[Task prompt] Copy the text from the records below word for word, and leave the pictures out of your answer.
**** Study material ****
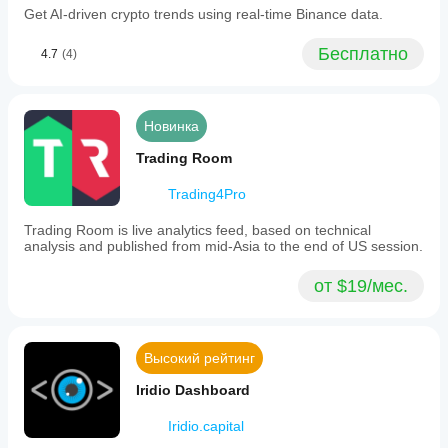
Get AI-driven crypto trends using real-time Binance data.
Бесплатно
4.7
(4)
Новинка
Trading Room
Trading4Pro
Trading Room is live analytics feed, based on technical
analysis and published from mid-Asia to the end of US session.
от $19/мес.
Высокий рейтинг
Iridio Dashboard
Iridio.capital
****
[Solution to this task]
Get AI-driven crypto trends using real-time Binance data.
Бесплатно
4.7
(4)
Новинка
Trading Room
Trading4Pro
Trading Room is live analytics feed, based on technical
analysis and published from mid-Asia to the end of US session.
от $19/мес.
Высокий рейтинг
Iridio Dashboard
Iridio.capital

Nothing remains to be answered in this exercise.